Middlesbrough, on the south bank of the Tees estuary, was a small fishing village of 40 people before a group of Quakers, including Joseph Pease and Joseph Gurney, associated with the Stockton & Darlington Railway, decided to turn it into a town in 1829. The original purpose of the railway was to convey coal from Auckland to the River Tees at Stockton. However, the depth of water proved insufficient for large vessels so it was decided to find a site for a better port down the river. Pease and his friends paid £35,000 for the 520 acre site and the Stockton & Darlington opened a line to it in 1830. The census carried out in 1831 showed the population had reached 383 but ten years later this had risen to 5,709.
John Vaughan and a German entrepreneur, F. W. Bolckow, opened an ironworks in Middlesbrough in 1840. The discovery of workable ironstone in the nearby Eston Hills in 1851 helped their business expand. In 1879 the company became the first to make use of the new Bessemer steel-making method.

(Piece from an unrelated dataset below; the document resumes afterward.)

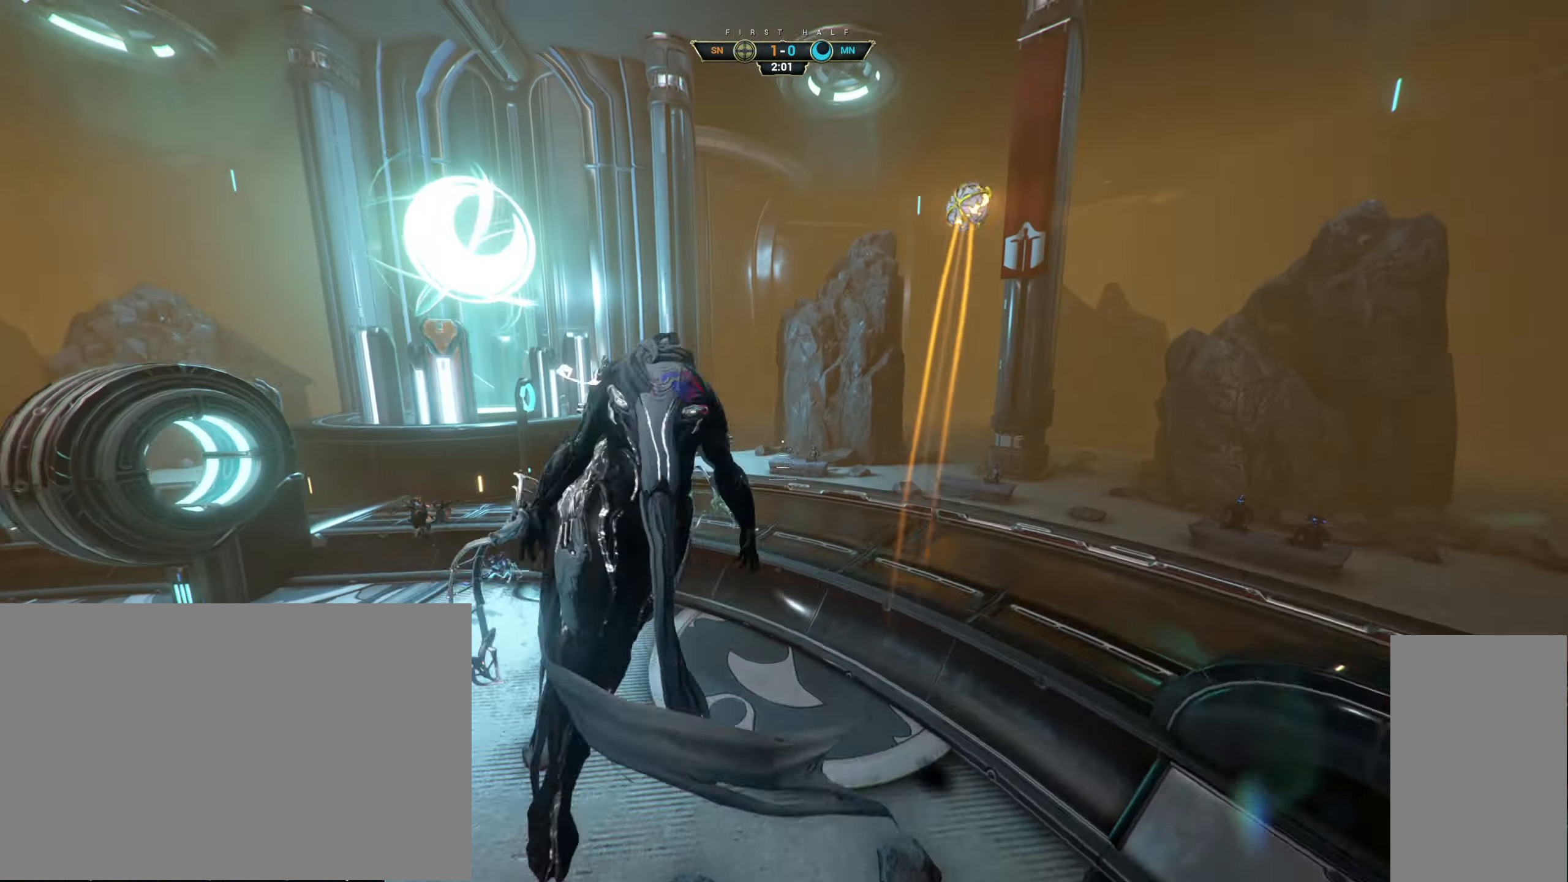
{"dt_ms": 500, "keys": ["w"], "mouse": [], "events": [[366, "mouse_right", "down"], [483, "mouse_right", "up"]]}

In 1856 the South Durham & Lancashire Railway opened. High grade ironstone from Furness was now brought across the Pennines to Middlesbrough. This was a profitable railway line and in 1877 a new impressive gothic station was built in the town.
The Stockton & Darlington Railway was taken over by the North Eastern Railway in 1849. They also purchased the dock area and an improvement in its facilities was finished in 1874. These developments stimulated economic growth and by 1881 the population of Middlesbrough had reached 56,000.